The Florida Supremes hear the school voucher case and their questions aren't easy for voucher supporters.

+ The Miami Herald account notes that instead of focusing just on the state's religious freedom amendment, the justices also wanted to know about Article IX which mandates the state maintain "a uniform, efficient, safe, secure, and high quality system of free public schools ..."

+ The St. Pete Times story gives even more of the court questioning and suggests the court might be looking for narrow grounds for its ruling than those the DCA used.

+ The Sun-Sentinel version gives more space to the people outside the court building.

+ The Tallahassee Democrat article also focuses more on the demonstration and notes the presence of the Black Alliance for Educational Options, a voucher advocacy group that, according to People for the American Way, gets it's money from the usual rightwing advocacy foundations and a sizeable grant from the No Child Left Behind Act.

+ The Palm Beach Post version gets more into the legal argument and background.

+ And my own paper, too, does a good job.

+ Fla.
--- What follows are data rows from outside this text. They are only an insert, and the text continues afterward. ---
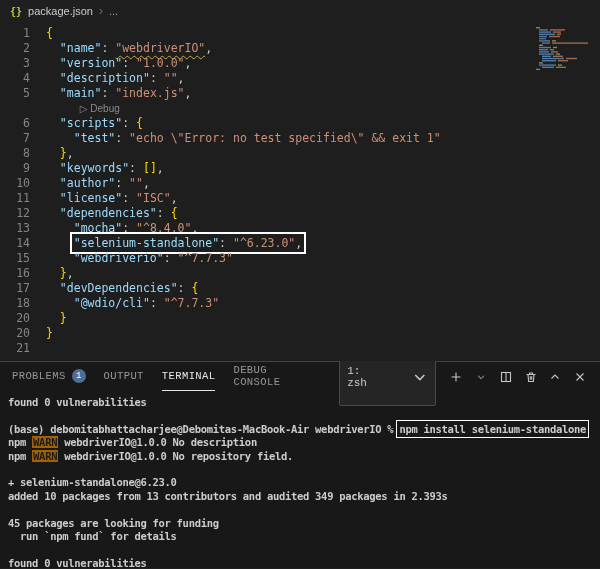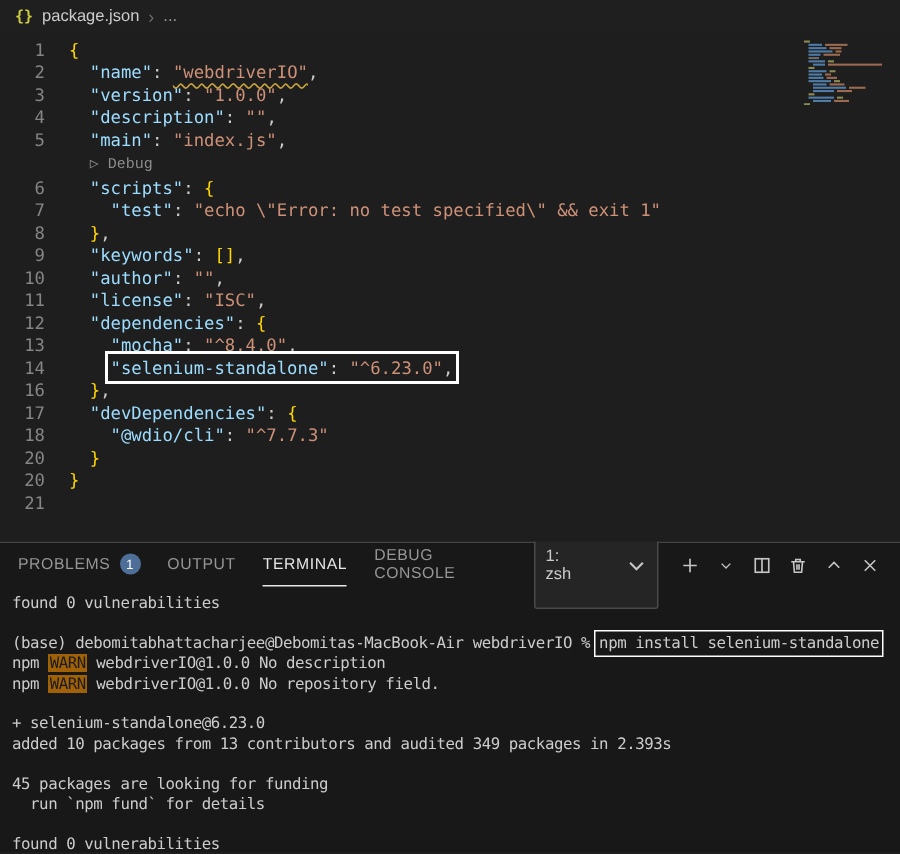--- a/index.html
+++ b/index.html
@@ -16,44 +16,44 @@
 
   
   .editor { position:relative; height:339px; padding-top:4px; background:#1e1e1e; overflow:hidden; }
   .code-row { display:flex; line-height:15px; font-size:11.5px; white-space:pre; }
   .line-num { width:46px; flex:none; text-align:right; padding-right:16px; color:#858585; }
   .line-content { color:#cccccc; }
   .key   { color:#9cdcfe; }
   .str   { color:#ce9178; }
   .punc  { color:#cccccc; }
   .brace { color:#ffd700; }
-  .codelens { color:#8c8c8c; font-size:10px; font-family:Liberation Mono, monospace; }
+  .codelens { color:#8c8c8c; font-size:10px; font-family:Liberation Sans, sans-serif;margin-left:20px; }
   .squiggle { text-decoration: underline wavy #c8a43d; text-decoration-thickness:1px; text-underline-offset:3px; }
   .hl-box { outline:2px solid #ffffff; outline-offset:2px; }
 
   .minimap { position:absolute; top:4px; right:2px; width:64px; }
 
   
   .panel { border-top:1px solid #434343; background:#181818; height:207px; }
   .panel-tabs { height:29px; display:flex; align-items:center; padding:0 12px; gap:22px;
-    font-family:Liberation Sans, sans-serif; font-size:10.5px; letter-spacing:0.4px; color:#969696; }
+    font-family:Liberation Mono, monospace; font-size:10.5px; letter-spacing:0.4px; color:#969696; }
   .panel-tab { height:100%; display:flex; align-items:center; gap:6px; cursor:pointer; border-bottom:1px solid transparent; }
   .panel-tab.active { color:#e7e7e7; border-bottom:1px solid #e7e7e7; }
   .badge { background:#4d6e96; color:#ffffff; border-radius:50%; width:14px; height:14px; font-size:9px;
     display:flex; align-items:center; justify-content:center; letter-spacing:0; }
   .tab-actions { margin-left:auto; display:flex; align-items:center; gap:9px; }
   .shell-select { display:flex; align-items:center; gap:26px; border:1px solid #4a4a4a; background:#252526;
     padding:16px 7px; font-size:11px; color:#cccccc; letter-spacing:0; border-radius:2px; margin-right:4px; }
   .icon-btn { display:flex; align-items:center; justify-content:center; width:16px; height:16px; cursor:pointer; }
   .icon-btn svg { stroke:#c5c5c5; stroke-width:1.1; fill:none; }
 
   
   .terminal { padding:5px 8px 0; font-size:10.5px; line-height:13.4px; letter-spacing:-0.3px;
     color:#cccccc; white-space:pre; }
-  .term-line { min-height:13.4px; }
+  .term-line { min-height:13.4px;font-weight:bold; }
   .warn { background:#a16207; color:#1b1b1b; padding:0 1px; }
   .cmd-box { outline:1px solid #ffffff; outline-offset:2px; }
 </style>
 </head>
 <body>
 
 <div class="app">
 
   <div class="breadcrumb-bar">
     <span class="bc-icon">{}</span>
@@ -72,20 +72,21 @@
         <div class="code-row"><span class="line-num"></span><span class="line-content"><span>  </span><span class="codelens">▷ Debug</span></span></div>
         <div class="code-row"><span class="line-num">6</span><span class="line-content"><span>  </span><span class="key">"scripts"</span><span class="punc">: </span><span class="brace">{</span></span></div>
         <div class="code-row"><span class="line-num">7</span><span class="line-content"><span>    </span><span class="key">"test"</span><span class="punc">: </span><span class="str">"echo \"Error: no test specified\" &amp;&amp; exit 1"</span></span></div>
         <div class="code-row"><span class="line-num">8</span><span class="line-content"><span>  </span><span class="brace">}</span><span class="punc">,</span></span></div>
         <div class="code-row"><span class="line-num">9</span><span class="line-content"><span>  </span><span class="key">"keywords"</span><span class="punc">: </span><span class="brace">[]</span><span class="punc">,</span></span></div>
         <div class="code-row"><span class="line-num">10</span><span class="line-content"><span>  </span><span class="key">"author"</span><span class="punc">: </span><span class="str">""</span><span class="punc">,</span></span></div>
         <div class="code-row"><span class="line-num">11</span><span class="line-content"><span>  </span><span class="key">"license"</span><span class="punc">: </span><span class="str">"ISC"</span><span class="punc">,</span></span></div>
         <div class="code-row"><span class="line-num">12</span><span class="line-content"><span>  </span><span class="key">"dependencies"</span><span class="punc">: </span><span class="brace">{</span></span></div>
         <div class="code-row"><span class="line-num">13</span><span class="line-content"><span>    </span><span class="key">"mocha"</span><span class="punc">: </span><span class="str">"^8.4.0"</span><span class="punc">,</span></span></div>
         <div class="code-row"><span class="line-num">14</span><span class="line-content"><span>    </span><span class="hl-box"><span class="key">"selenium-standalone"</span><span class="punc">: </span><span class="str">"^6.23.0"</span><span class="punc">,</span></span></span></div>
+        <div class="code-row"><span class="line-num">15</span><span class="line-content"><span>    </span><span class="key">"webdriverio"</span><span class="punc">: </span><span class="str">"^7.7.3"</span></span></div>
         <div class="code-row"><span class="line-num">16</span><span class="line-content"><span>  </span><span class="brace">}</span><span class="punc">,</span></span></div>
         <div class="code-row"><span class="line-num">17</span><span class="line-content"><span>  </span><span class="key">"devDependencies"</span><span class="punc">: </span><span class="brace">{</span></span></div>
         <div class="code-row"><span class="line-num">18</span><span class="line-content"><span>    </span><span class="key">"@wdio/cli"</span><span class="punc">: </span><span class="str">"^7.7.3"</span></span></div>
         <div class="code-row"><span class="line-num">20</span><span class="line-content"><span>  </span><span class="brace">}</span></span></div>
         <div class="code-row"><span class="line-num">20</span><span class="line-content"><span class="brace">}</span></span></div>
         <div class="code-row"><span class="line-num">21</span><span class="line-content"></span></div>
       </div>
     <div class="minimap">
       <svg width="64" height="44">
         <rect x="2" y="1" width="4" height="1.4" fill="#8a8a55"></rect>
ACLU press release.

+ Abstract Appeal makes the plausible, if counterintuitive, case that Florida's Religious Freedom Amendment doesn't say what it seems to say.

+ PDFs of the briefs filed so far are on the very useful state Supreme Court site.

+ PDF of the 1st DCA ruling last August that found the voucher law unconstitutional.

6/07/2005

 

Blogger haiku (cont.)

The blogs are still now
Blogger won't post anything
Why do I do this?

 

Harris is in

To the surprise of nobody, Harris has announced. At least that will put an end to all those will she/won't she stories.

(Herald version here.)

When does the advertising blitz begin?

6/03/2005

 

Farkers in Fla.

Fark party in Tampa. Scroll down to the bottom about why the Sunshine State has its own label on Fark.com.

 

Sticks of Fire

Sticks of Fire has moved to a new address -- sticksoffire.com -- and is looking spiffy.